Libro di Luca Vallario
Luigi Guerriero Editore, Napoli, 2020
Letto da Massimo Giuliani
Luca Vallario è un terapeuta esperto ed un didatta della Scuola Romana di Psicoterapia Familiare. È anche un autore di lungo corso, avendo pubblicato molto nel campo della terapia familiare e non solo. Questo per dire che a porsi domande su come integrare i nuovi media nella pratica clinica non è (più) uno sparuto gruppo di nativi smanettoni e che la questione diventa sempre più rilevante per chi ha a cuore la possibilità che questa professione risponda a domande sempre nuove: come dice Maurizio Martorelli nella sua introduzione al volume, non è questione di “psicoterapia del futuro”, ma del futuro della psicoterapia.
Immagino che il volume fosse pensato e in preparazione da prima; ma evidentemente grazie a tempi agili nella stampa e nella pubblicazione, sta per essere distribuito già opportunamente aggiornato alle vicende del Covid-19.
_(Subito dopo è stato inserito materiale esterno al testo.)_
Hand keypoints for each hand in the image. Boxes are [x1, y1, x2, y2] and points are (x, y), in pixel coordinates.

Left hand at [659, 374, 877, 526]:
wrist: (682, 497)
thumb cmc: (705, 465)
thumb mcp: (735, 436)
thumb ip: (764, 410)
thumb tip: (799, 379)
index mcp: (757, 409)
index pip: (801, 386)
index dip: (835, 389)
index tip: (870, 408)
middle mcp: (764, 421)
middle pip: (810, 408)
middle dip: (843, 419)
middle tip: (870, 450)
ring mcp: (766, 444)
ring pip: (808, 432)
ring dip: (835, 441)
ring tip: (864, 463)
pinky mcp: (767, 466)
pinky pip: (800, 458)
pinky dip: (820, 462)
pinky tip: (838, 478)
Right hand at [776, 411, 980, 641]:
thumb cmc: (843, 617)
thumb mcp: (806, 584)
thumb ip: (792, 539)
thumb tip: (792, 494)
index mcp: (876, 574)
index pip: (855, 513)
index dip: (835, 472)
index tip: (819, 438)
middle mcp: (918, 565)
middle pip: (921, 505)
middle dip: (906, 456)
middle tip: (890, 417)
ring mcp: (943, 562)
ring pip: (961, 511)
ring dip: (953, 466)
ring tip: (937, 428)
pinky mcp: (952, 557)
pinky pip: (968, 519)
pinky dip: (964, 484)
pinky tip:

E allora, il primo capitolo (bello: già da solo vale il libro) percorre dottamente la storia dei nuovi media non tanto, o non solo, sullo sfondo della storia recente ma su quello della storia dell’uomo; il secondo è un percorso nella cura della parola e nella sua epistemologia, che lega Bateson a Francesco De Gregori (il riferimento alla simmetria fra terapia e interpretazione musicale vede il recensore in piedi a fare la ola, giacché da anni insiste sulla necessità di approfondire questo parallelo) e che costruisce una cornice di pensiero che tiene insieme e dà consistenza a tutto quel che segue.
E quel che segue è una riflessione davvero estesa sulle implicazioni delle comunicazioni a distanza nella clinica (vale a dire nelle terapie condotte parzialmente online e in quelle “ex novo”, che cominciano e proseguono con quella modalità) e nella formazione alla professione.
L’autore si pronuncia posizione su questioni che in gran parte sono generalmente oggetto di dibattito fra i clinici (per dirne una, la praticabilità di una psicoterapia “ex novo” a distanza per qualunque categoria di pazienti) e ad esse porta il contributo di un’esperienza dalla quale emergono riflessioni ponderate. Riflessioni che ci sembrano utili proprio nella misura in cui Vallario sfugge alla tentazione di dare risposte semplici e binarie e considera online e offline come due dimensioni complementari e frequentabili entrambe in momenti e modi differenti.
Come è legittimo aspettarsi dai riferimenti artistici all’inizio, il libro mette insieme il rigore del pensiero e il coraggio dell’immaginazione (e la saggezza illuminante del mito). In tutto questo l’autore non rinuncia ad assumersi responsabilità: nel senso che mette in gioco anche la propria esperienza e quello che essa gli ha insegnato, tanto da prendere posizioni che per il clinico che si accosta a questi strumenti costituiscono un punto di riferimento affidabile, sebbene lasciando aperta la strada al dubbio e tenendo conto dell’unicità delle situazioni. Sul fronte del rigore, il volume non manca di dare conto di aspetti deontologici e anche giuridici dell’attività del clinico che integra le nuove tecnologie nei propri strumenti.
A chi auspica una conoscenza sempre più avanzata dei modi in cui la dimensione online possa portare acqua al mulino del clinico, particolarmente piacere fa la presenza tra i prefatori di Gianmarco Manfrida (che di terapia e nuovi media si occupa da tanto tempo, e che col suo gruppo di Prato ha curato un volume robusto che trovate recensito anch’esso in questo numero di Connessioni); Il grappolo di testi in apertura è certamente un segno del fatto che c’è scambio proficuo e reciproco riconoscimento tra i colleghi che stanno dedicando un pensiero alla questione, e rispetto e attenzione da tutti gli altri. Così il libro si apre con un “deutero-racconto” di Carmine Saccu, per seguire con Manfrida e Martorelli già citati, con Esther Di Caprio, con Massimo Pelli e con Gennario Scione.